Something more traditional





Tool Box. There is a window shelf outside the head that is of no particular use. Sometimes we keep shoes there. Because of the hatch, spray is always a possibility, limiting possible uses. Nothing tall that might block the hatch. I reason a light box I can pick up and move will find some purpose and stow some clutter. I like the semi-traditional look, it kind of works on a sailboat that is only semi-traditional; though sailing is by nature nostalgic, multi-hulls have to keep there distance.

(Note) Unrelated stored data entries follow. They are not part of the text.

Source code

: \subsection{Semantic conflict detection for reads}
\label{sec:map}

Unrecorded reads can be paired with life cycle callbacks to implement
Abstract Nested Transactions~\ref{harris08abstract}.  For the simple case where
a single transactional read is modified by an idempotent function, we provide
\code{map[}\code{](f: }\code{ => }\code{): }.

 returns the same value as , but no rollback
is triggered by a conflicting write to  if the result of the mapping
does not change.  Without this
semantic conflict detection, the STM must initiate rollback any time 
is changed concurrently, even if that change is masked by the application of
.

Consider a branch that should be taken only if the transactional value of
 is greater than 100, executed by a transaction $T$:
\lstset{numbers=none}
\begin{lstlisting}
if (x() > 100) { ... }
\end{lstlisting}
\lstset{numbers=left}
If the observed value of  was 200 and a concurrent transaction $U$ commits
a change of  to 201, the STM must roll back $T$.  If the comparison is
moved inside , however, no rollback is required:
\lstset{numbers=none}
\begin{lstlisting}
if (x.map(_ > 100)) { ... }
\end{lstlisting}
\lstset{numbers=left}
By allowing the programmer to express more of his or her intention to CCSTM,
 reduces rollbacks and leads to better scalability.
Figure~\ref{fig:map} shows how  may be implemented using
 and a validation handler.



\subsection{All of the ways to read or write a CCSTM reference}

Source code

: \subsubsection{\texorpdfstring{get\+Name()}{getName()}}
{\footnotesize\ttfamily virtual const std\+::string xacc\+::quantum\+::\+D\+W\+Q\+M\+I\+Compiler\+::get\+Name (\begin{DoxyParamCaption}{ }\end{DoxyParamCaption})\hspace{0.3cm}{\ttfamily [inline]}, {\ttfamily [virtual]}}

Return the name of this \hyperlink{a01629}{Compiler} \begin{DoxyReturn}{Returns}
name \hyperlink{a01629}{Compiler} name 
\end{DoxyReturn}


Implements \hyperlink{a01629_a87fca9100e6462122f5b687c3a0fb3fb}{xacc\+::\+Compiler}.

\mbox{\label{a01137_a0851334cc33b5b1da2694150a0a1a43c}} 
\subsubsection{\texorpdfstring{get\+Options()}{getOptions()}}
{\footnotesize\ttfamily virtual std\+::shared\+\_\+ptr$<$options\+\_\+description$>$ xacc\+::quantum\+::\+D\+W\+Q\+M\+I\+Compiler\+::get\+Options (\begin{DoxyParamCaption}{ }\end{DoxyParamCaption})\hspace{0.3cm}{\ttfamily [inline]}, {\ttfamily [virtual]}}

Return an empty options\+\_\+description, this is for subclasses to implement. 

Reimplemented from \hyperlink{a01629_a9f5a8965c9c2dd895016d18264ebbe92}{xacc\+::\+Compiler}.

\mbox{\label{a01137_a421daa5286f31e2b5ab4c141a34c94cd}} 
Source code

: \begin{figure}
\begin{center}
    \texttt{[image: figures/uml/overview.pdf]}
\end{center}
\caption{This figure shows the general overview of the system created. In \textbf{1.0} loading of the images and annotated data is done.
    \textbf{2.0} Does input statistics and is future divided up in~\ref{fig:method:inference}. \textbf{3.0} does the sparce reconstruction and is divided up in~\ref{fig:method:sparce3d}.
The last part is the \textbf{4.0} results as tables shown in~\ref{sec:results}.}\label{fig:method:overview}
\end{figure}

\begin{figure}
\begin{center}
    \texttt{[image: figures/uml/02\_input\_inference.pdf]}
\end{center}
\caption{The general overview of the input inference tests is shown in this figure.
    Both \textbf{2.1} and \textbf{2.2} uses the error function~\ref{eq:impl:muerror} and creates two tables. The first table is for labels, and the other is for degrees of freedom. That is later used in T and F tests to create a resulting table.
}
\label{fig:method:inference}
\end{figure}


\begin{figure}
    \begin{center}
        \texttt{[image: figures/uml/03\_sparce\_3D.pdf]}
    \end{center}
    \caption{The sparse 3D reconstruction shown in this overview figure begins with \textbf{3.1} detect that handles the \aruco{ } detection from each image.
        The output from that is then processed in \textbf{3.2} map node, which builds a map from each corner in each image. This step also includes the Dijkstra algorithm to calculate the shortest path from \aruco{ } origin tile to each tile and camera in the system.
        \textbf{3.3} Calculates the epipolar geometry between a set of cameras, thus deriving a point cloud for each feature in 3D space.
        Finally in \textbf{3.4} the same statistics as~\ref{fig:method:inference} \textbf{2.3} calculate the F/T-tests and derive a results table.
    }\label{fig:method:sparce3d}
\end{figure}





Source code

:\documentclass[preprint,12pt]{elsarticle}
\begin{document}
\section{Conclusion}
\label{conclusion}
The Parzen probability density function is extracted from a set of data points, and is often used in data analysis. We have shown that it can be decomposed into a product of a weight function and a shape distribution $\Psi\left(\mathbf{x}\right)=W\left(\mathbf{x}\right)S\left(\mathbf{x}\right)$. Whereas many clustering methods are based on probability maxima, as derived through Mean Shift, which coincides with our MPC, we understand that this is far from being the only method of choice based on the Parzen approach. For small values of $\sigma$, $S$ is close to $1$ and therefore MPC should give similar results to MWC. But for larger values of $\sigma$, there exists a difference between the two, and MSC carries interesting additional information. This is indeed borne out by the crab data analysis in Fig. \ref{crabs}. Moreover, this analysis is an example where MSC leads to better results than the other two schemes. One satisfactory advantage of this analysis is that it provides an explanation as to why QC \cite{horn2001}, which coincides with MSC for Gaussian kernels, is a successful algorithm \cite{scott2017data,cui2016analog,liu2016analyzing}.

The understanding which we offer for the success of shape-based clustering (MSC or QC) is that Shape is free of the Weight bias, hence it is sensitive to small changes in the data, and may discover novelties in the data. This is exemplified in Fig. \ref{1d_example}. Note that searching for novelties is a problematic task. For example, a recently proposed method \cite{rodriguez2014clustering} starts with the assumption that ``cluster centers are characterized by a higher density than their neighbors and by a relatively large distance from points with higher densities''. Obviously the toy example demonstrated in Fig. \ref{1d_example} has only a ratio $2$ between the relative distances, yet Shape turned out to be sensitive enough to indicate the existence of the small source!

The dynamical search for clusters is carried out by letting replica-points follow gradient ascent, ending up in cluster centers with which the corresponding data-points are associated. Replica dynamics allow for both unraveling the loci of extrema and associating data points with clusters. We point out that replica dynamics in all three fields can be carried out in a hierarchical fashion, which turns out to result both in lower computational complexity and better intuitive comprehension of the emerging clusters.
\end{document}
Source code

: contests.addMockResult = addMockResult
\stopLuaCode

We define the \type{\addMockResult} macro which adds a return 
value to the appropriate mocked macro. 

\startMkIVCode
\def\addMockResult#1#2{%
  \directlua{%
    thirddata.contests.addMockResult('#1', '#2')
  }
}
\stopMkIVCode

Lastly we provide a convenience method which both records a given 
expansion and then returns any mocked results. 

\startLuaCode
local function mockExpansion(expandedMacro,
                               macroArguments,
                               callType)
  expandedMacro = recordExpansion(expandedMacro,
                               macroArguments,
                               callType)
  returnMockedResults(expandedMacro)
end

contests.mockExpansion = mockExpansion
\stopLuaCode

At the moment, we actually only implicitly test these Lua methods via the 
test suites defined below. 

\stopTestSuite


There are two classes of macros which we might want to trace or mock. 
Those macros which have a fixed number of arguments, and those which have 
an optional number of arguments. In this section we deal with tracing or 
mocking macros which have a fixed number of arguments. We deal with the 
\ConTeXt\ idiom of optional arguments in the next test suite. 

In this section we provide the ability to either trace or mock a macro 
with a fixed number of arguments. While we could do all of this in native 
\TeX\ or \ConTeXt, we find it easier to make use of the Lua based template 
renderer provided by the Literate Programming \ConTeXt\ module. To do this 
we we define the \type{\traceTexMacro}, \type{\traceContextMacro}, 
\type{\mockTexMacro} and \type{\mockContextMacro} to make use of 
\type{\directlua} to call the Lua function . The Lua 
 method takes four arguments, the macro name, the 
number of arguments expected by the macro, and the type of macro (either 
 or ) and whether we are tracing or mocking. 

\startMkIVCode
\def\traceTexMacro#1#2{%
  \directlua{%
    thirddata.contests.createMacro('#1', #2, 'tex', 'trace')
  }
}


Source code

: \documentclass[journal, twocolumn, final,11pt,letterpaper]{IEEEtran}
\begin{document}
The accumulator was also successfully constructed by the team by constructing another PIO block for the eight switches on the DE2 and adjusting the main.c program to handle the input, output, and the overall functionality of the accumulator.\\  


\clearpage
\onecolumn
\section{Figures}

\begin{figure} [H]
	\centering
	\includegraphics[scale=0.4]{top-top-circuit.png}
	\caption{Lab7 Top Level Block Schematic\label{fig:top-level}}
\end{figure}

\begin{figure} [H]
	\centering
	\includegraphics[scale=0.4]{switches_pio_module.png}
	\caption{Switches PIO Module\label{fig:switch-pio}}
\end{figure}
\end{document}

A simple scrap lumber project, it is made of 3/4-inch pine and 1/4-inch ply. What will we keep in it? I won't know until we've been cruised with it for a while.

__________________

All from scraps. In the first example, I used a few boards that were left in the basement by the previous homeowner and a bit of left over shelf. The dowel was from a discarded seasonal decoration. In the second example, I salvaged a neighbor's old garage shelves and some line left over from a Practical Sailor testing article--the stuff we found under a dock and cleaned. The brass bolts--16 x #8 x 1 1/2"--were also left overs from a writing project--laboratory corrosion testing of gasoline anti-corrosion additives. I think that is the way these sailor's tools would have been made, from the bits and pieces. The finishing bench was free, the sea chest a $2.45 project (a bit of 1/4-inch plywood for the floor--I wanted something lighter than the scrap I had on hand). The tool box was even cheaper and quicker, though I took my time and finished it neatly and well. Very affordable.



    1 comment:

    1. Love the idea of the chest doing double-duty as a step! I have short legs and it is indeed an exercise to get in the v-berth ... may have to borrow your idea. Thanks for sharing!